__YOUR ASSIGNMENT__:
Only the lines from the one containing "Step: Write get_used_rect().position" through the end of the material are to be echoed, each exactly as it appears.
MATERIAL FOR THE TASK Start Marker
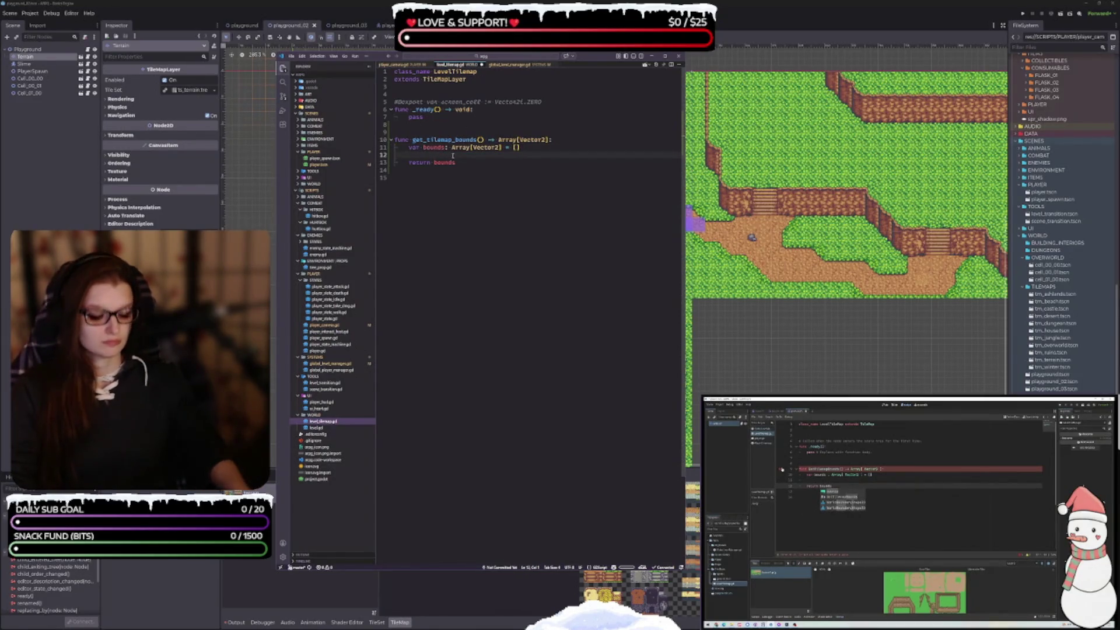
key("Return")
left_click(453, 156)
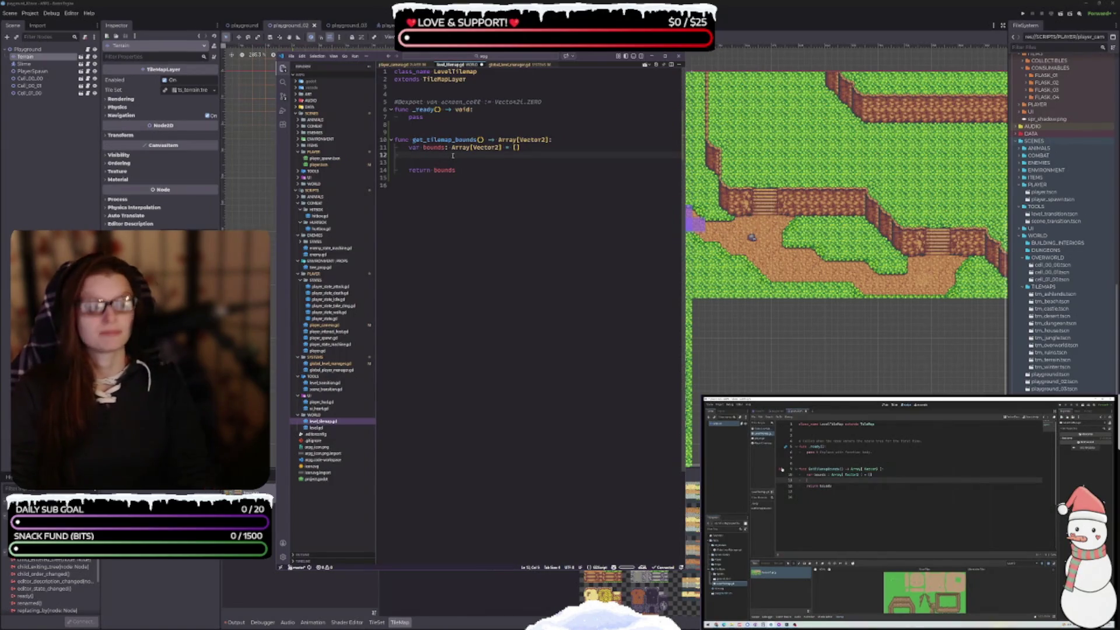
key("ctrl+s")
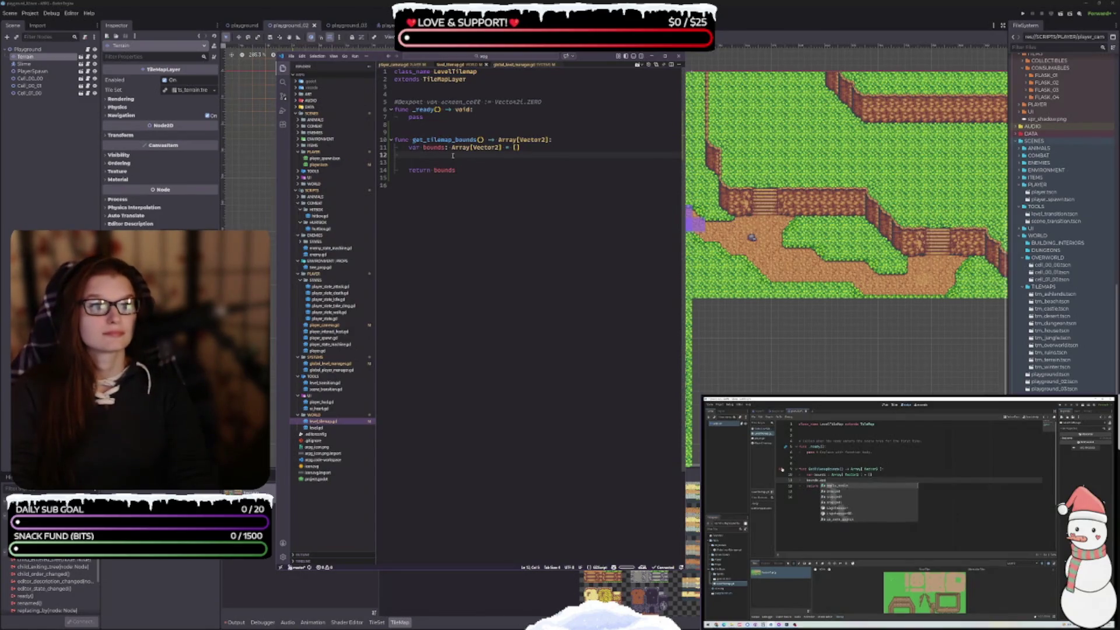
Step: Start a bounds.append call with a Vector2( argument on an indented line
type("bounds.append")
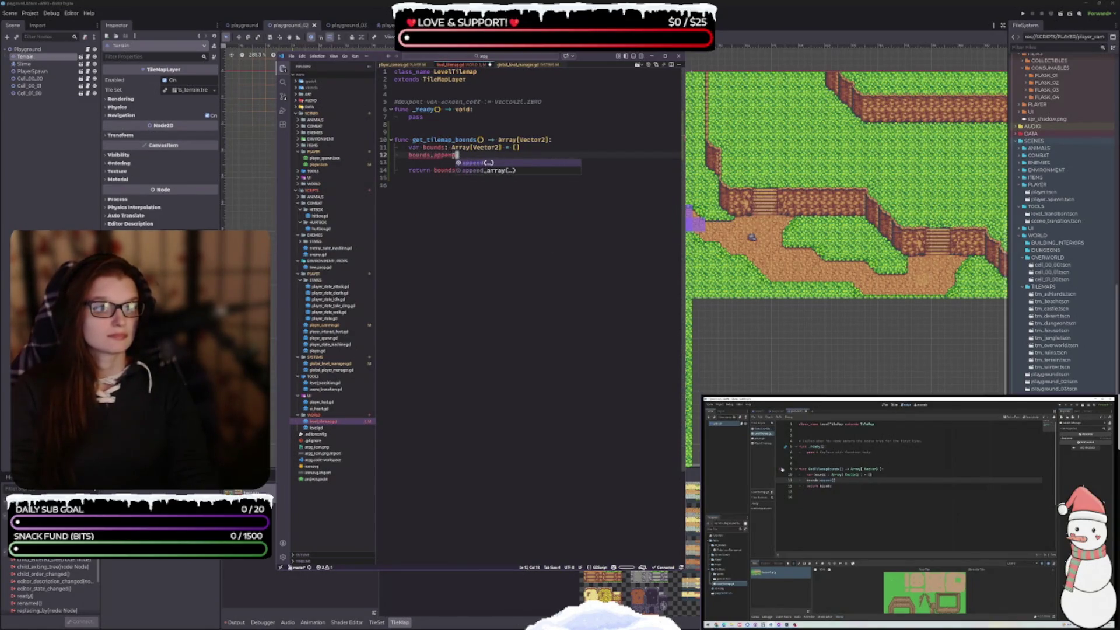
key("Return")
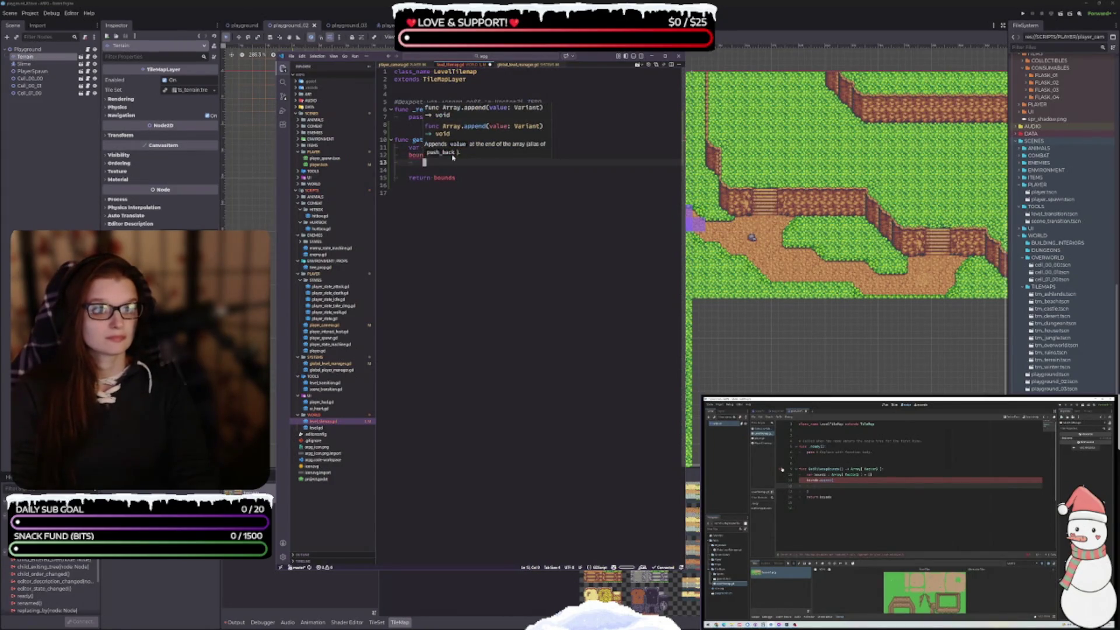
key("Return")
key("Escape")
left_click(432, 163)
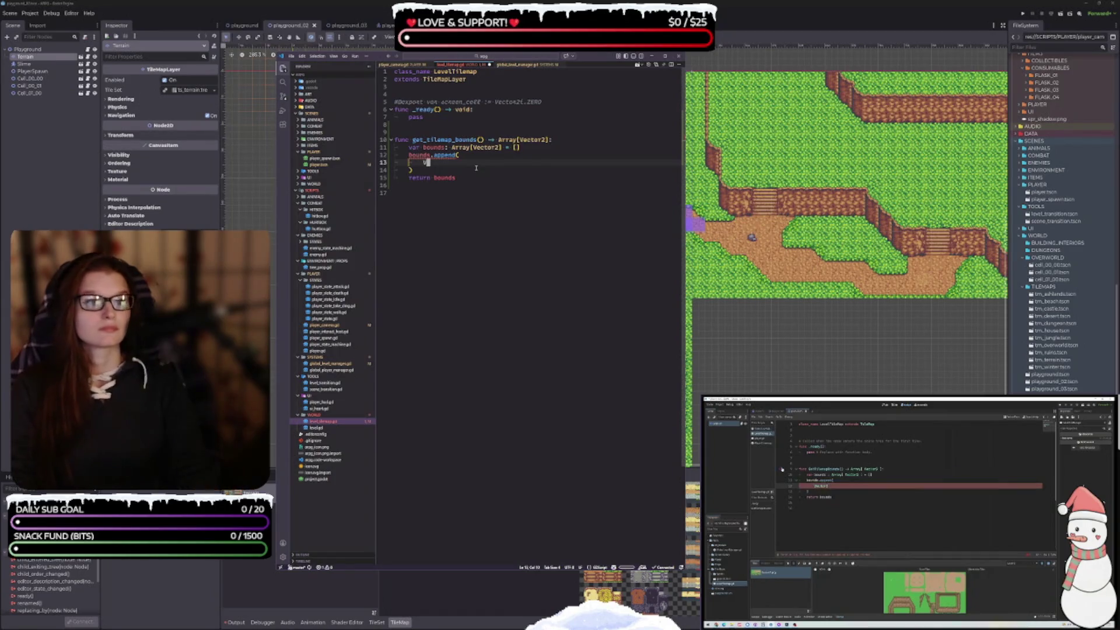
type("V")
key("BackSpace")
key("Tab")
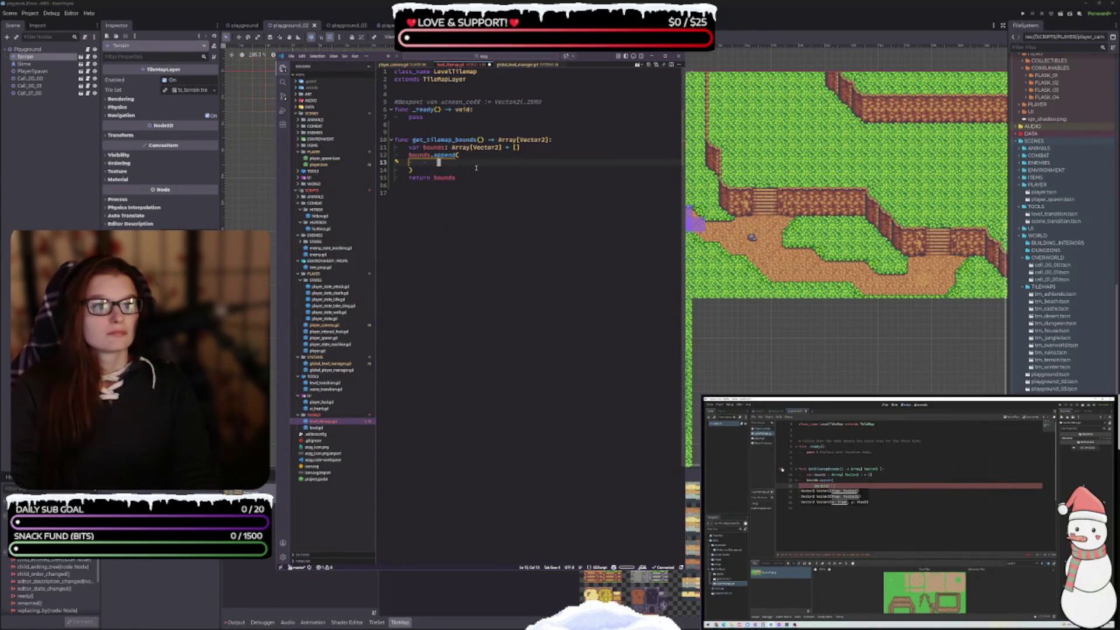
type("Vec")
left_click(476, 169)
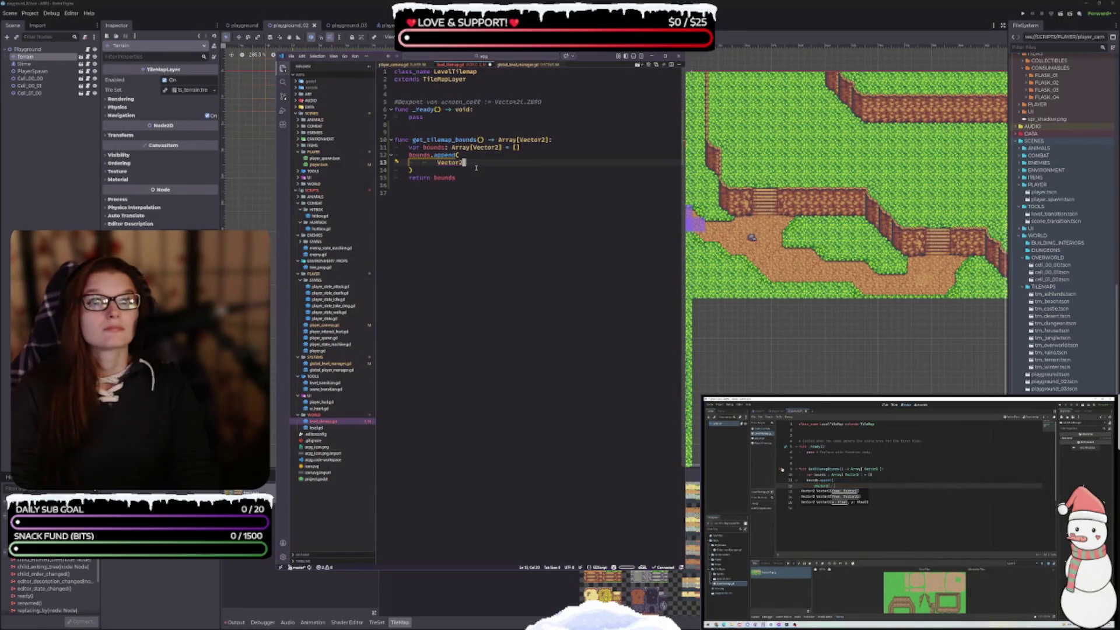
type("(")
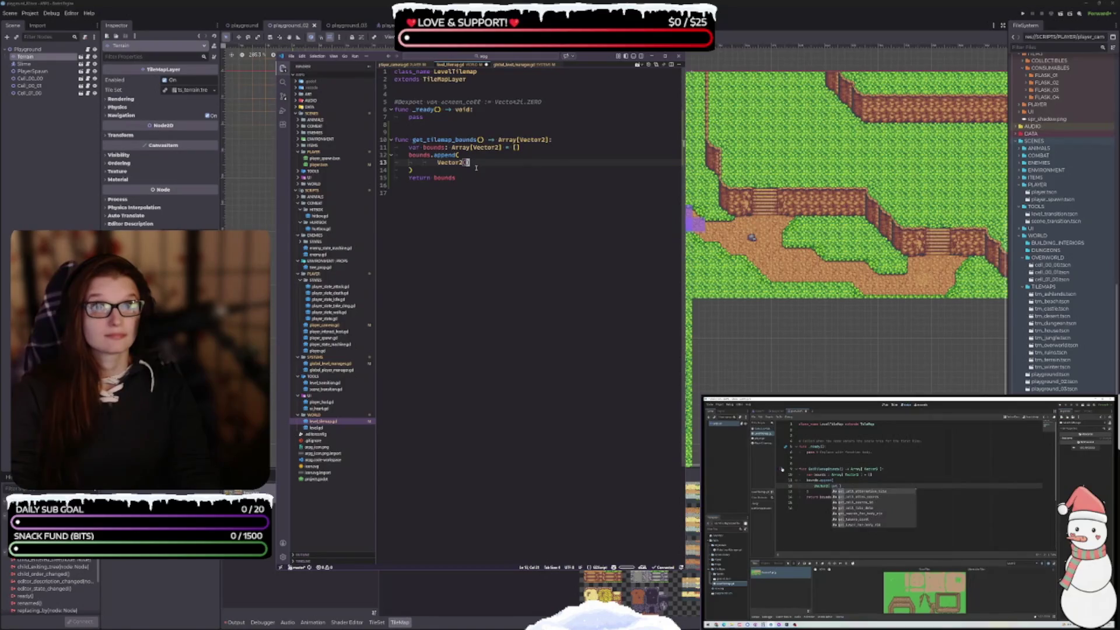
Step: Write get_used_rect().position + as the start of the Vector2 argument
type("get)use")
MATERIAL FOR THE TASK End Marker
__ANSWER TO THE EXERCISE__:
Step: Write get_used_rect().position + as the start of the Vector2 argument
type("get)use")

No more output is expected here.